Based on the geNorm programs, the most stable reference genes in both whole blood and PBMC were PPIA and B2M. Combination of the two genes can obtain rather small M values for the samples of whole blood (0.299) and PBMC (0.490). As experimental data from the geNorm developers have shown that stably expressed genes typically exhibit mean M values lower than 0.5 in relatively homogeneous sample panels (Hellemans et al., 2007). Thus, the combining of the two genes, PPIA and B2M, is appropriate for normalization of gene expression of whole blood and PBMC. On the other hand, based on the NormFinder, TBP was ranked as the most stable reference gene in both whole blood and PBMC, while genes B2M and PPIA were the second and third ones. This discrepancy is probably due to the different algorithms used in the two programs. Though the most stable genes were different, the first three most stable genes were the same as evaluated by the two programs.

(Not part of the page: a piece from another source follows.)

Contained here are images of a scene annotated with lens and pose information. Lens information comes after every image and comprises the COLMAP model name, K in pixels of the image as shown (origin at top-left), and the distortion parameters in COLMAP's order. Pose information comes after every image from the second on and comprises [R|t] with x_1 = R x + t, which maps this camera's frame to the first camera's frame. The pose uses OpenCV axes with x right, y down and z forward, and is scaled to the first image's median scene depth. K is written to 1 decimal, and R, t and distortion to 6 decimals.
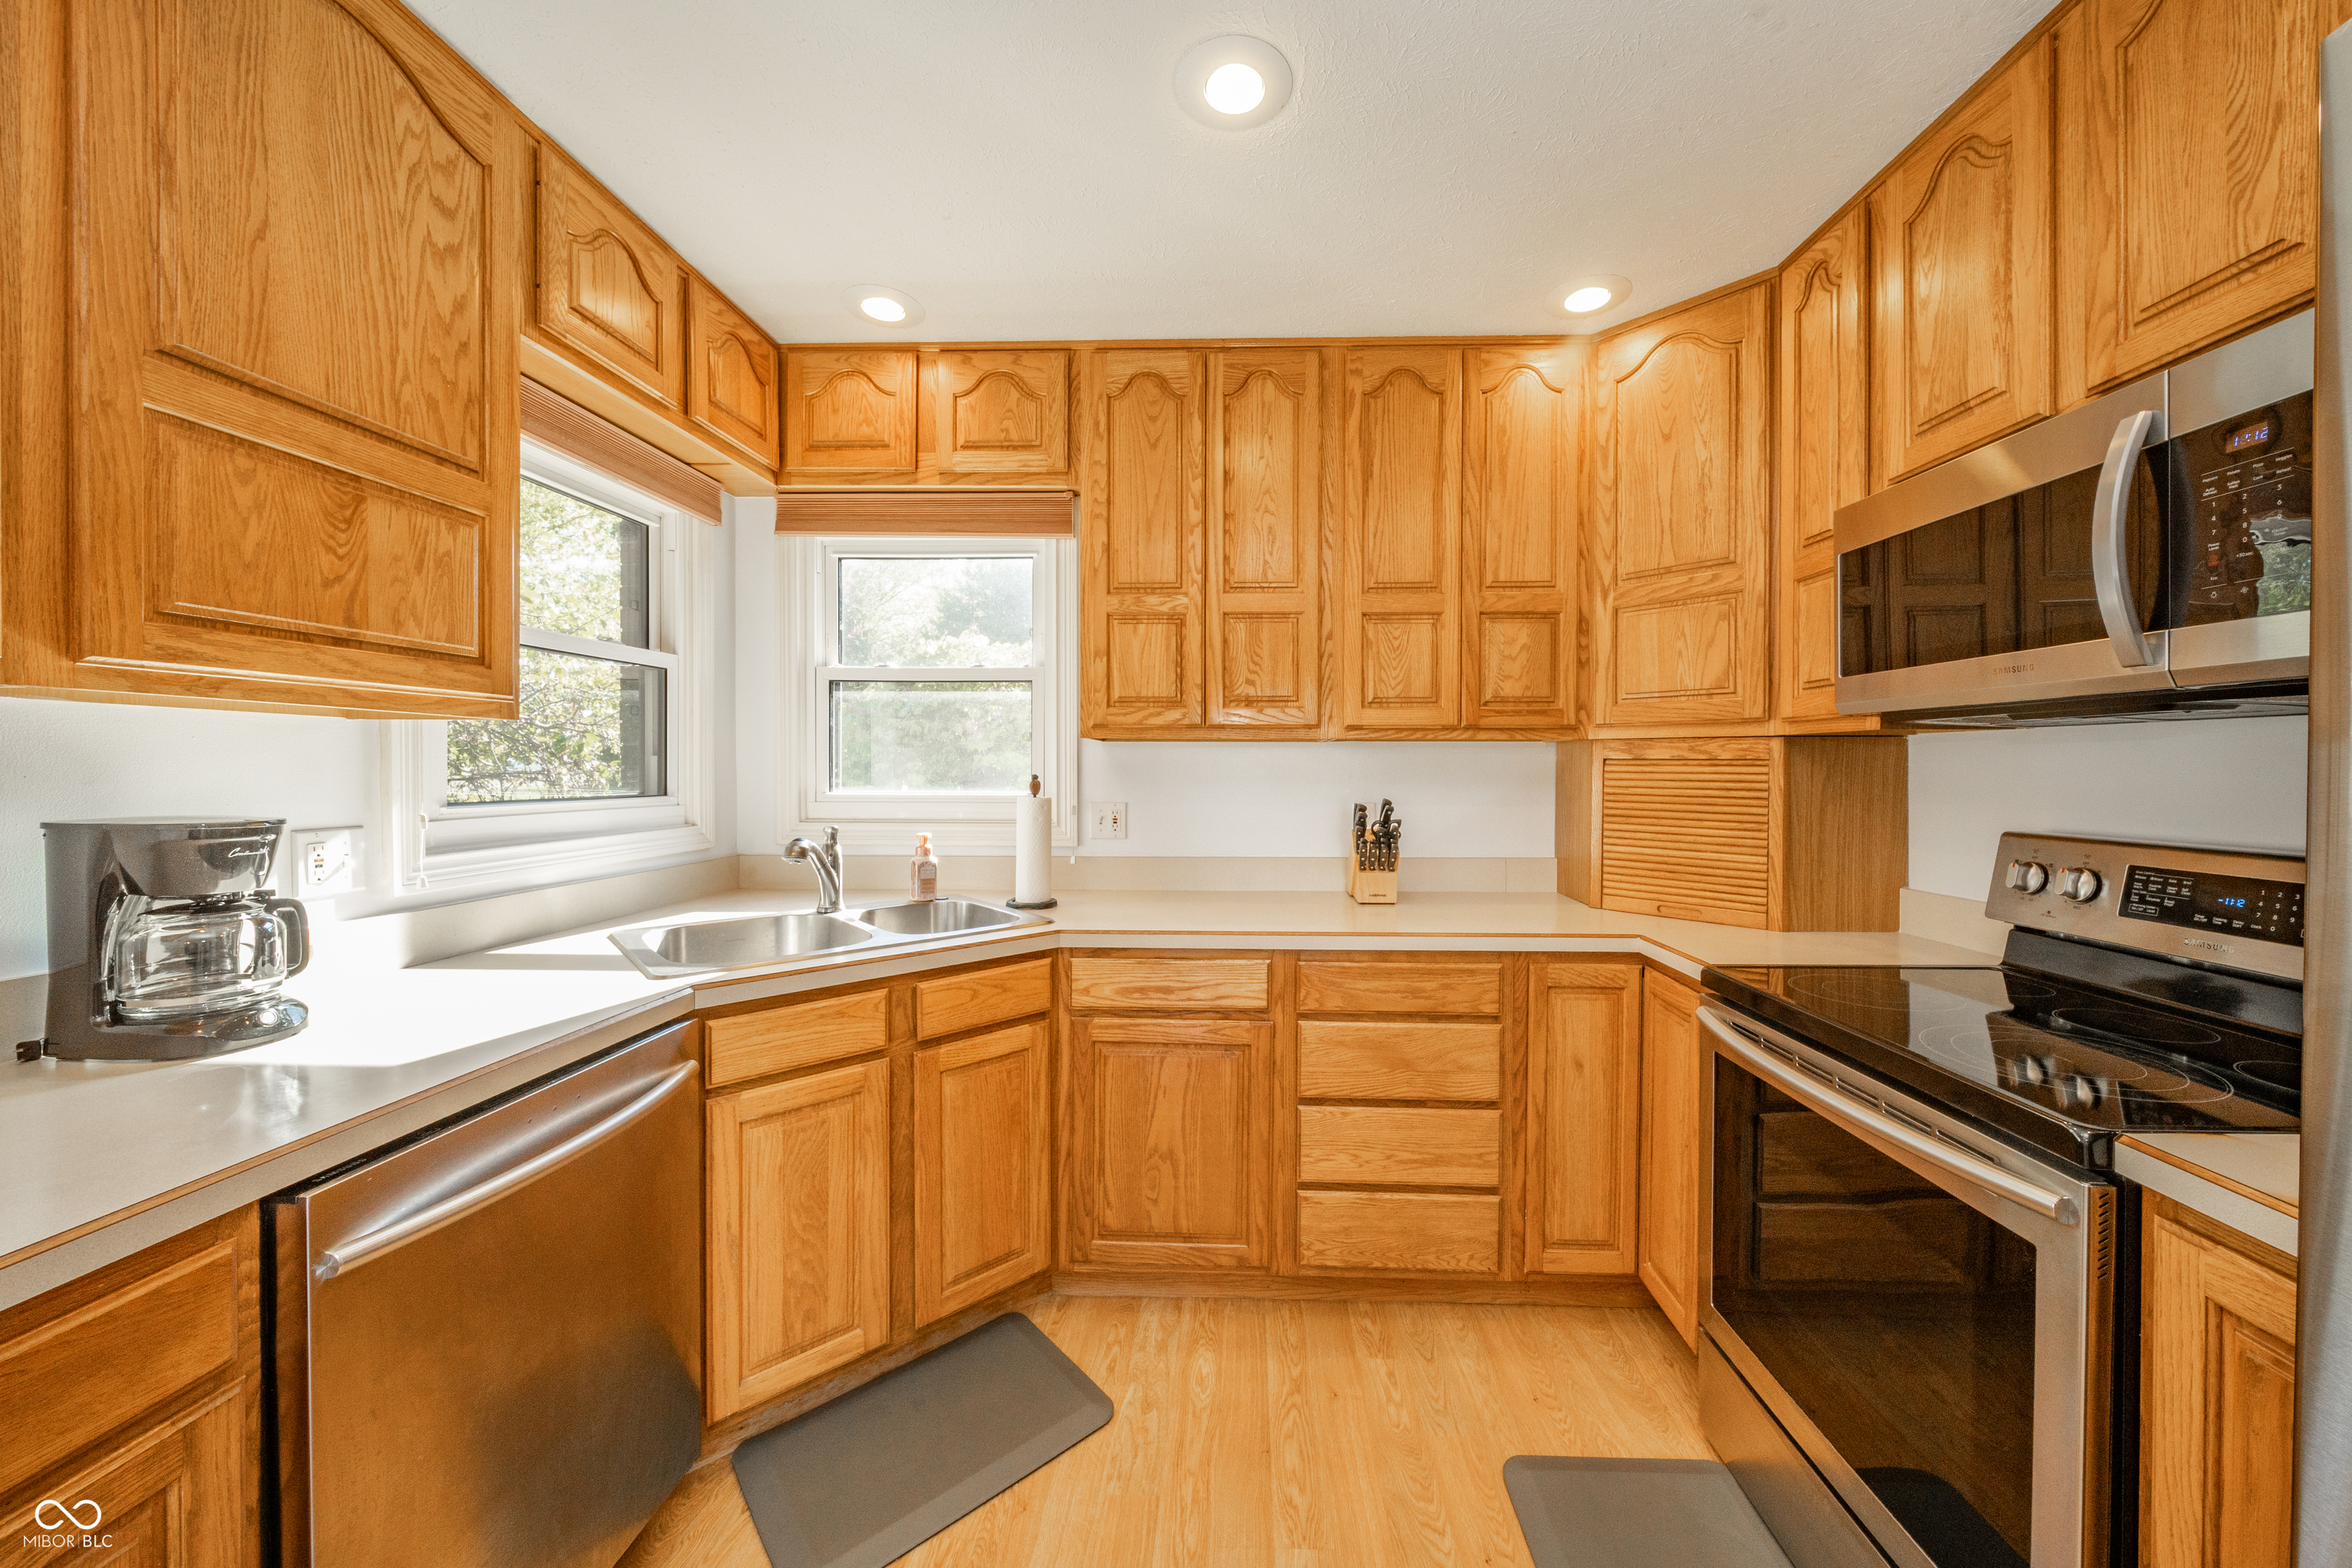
lens RADIAL K [[848.7, 0, 1176.9], [0, 848.7, 773.0], [0, 0, 1]] dist [-0.000682, -0.000750]
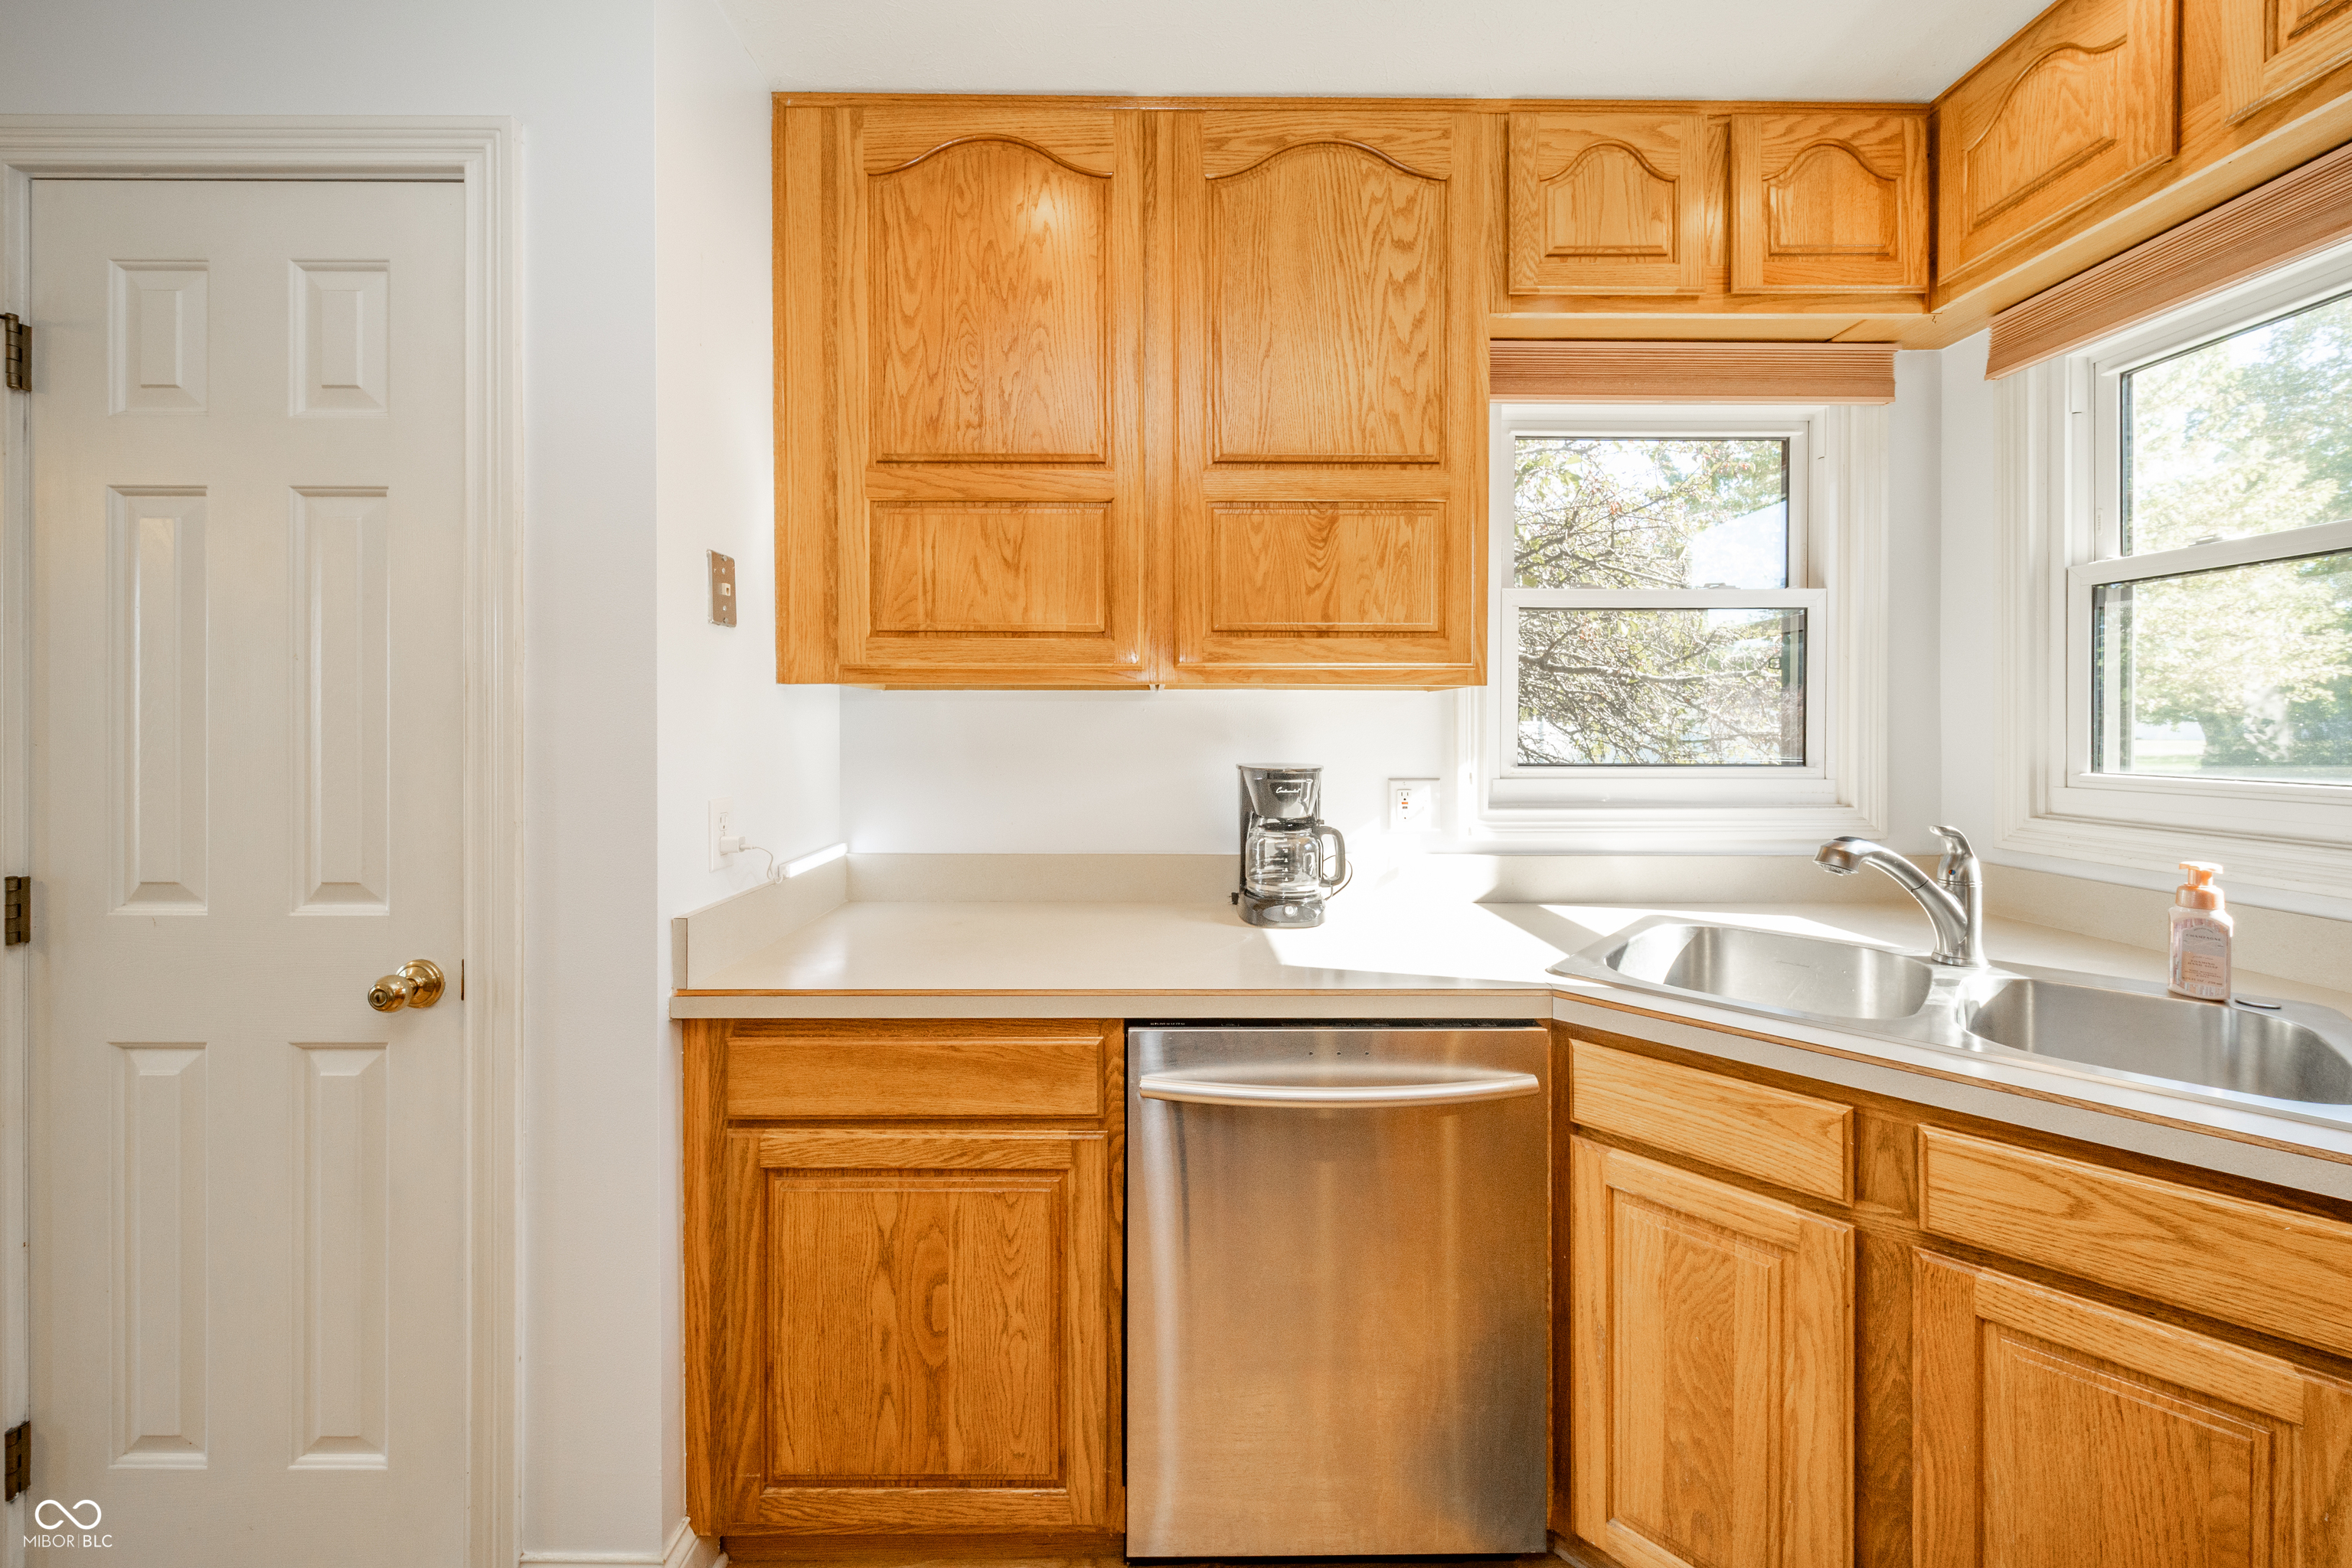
lens RADIAL K [[848.7, 0, 1191.1], [0, 848.7, 732.5], [0, 0, 1]] dist [-0.000682, -0.000750]
pose [[0.081042, 0.001927, -0.996709, 0.238959], [-0.007416, 0.999972, 0.001330, -0.003323], [0.996683, 0.007284, 0.081054, 0.569495]]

It has been suggested that using the geometric mean of two or more reference genes for qRT-PCR studies might generate more reliable results (Vandesompele et al., 2002). In order to determine the optimal number of required reference genes, we also performed pairwise variation (Vn/Vn+1) analysis by geNorm, as shown in Figure 3. Based on the cut-off value of 0.15 proposed by geNorm program, four reference genes are necessary to obtain the lowest control genes in the tested samples of both whole blood and PBMC. In practice, it is not always possible to measure multiple reference genes due to limited sample availability and cost. Additionally, the cut-off value of 0.15 is an empirical value and should not be taken as a too strict cut off value, as it is already suggested by the geNorm manual itself. Therefore, we recommend using the geometric mean of the first three stable genes, TBP, PPIA, and B2M, to normalize the gene expression of whole blood and PBMC with poly I:C stimulation.

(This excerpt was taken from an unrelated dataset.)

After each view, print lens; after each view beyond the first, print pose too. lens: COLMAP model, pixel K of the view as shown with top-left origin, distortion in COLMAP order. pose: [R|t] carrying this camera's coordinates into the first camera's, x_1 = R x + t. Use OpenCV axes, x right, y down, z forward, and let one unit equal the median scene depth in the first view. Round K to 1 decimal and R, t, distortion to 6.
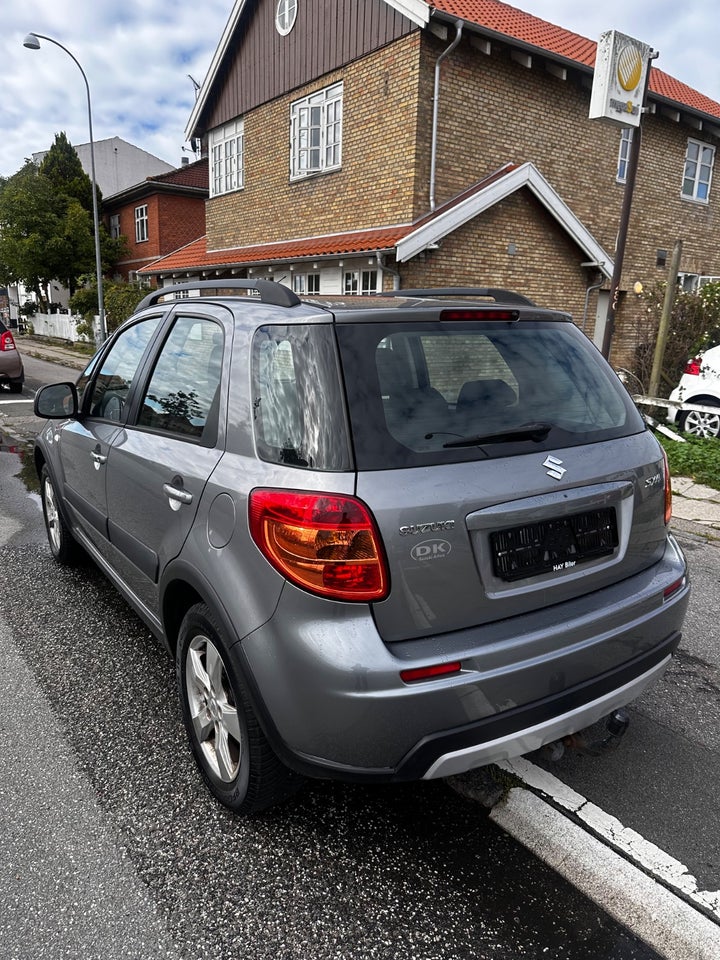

Up to now, most of the published qRT-PCR results were normalized to either GAPDH or ACTB without experimentally confirming their invariant expression under the experimental conditions described. In our present analyses, these two genes were the least and the third least stable genes among the six candidates. Consistent with our result, some previous studies also reported ACTB and GAPDH were unsuitable as reference genes in whole blood (Brym et al., 2013) and PBMC (Spalenza et al., 2011; Xiang-Hong et al., 2011) and other specific samples (Uddin et al., 2011; Zhang et al., 2012). ACTB is one of the major components of cytoplasmic microfilaments in eukaryotic cells and plays an important role in diverse cellular functions, while GAPDH not only acts as a component of the glycolytic pathway but also takes part in other processes as well. Both ACTB and GAPDH have sophisticated functions in organisms, and their expression profile might fluctuate according to the corresponding experimental conditions. Our analysis results confirmed, once more, blindly choosing reference genes is no longer acceptable, and authors must accurately validate candidate reference genes before use in gene expression qRT-PCR studies.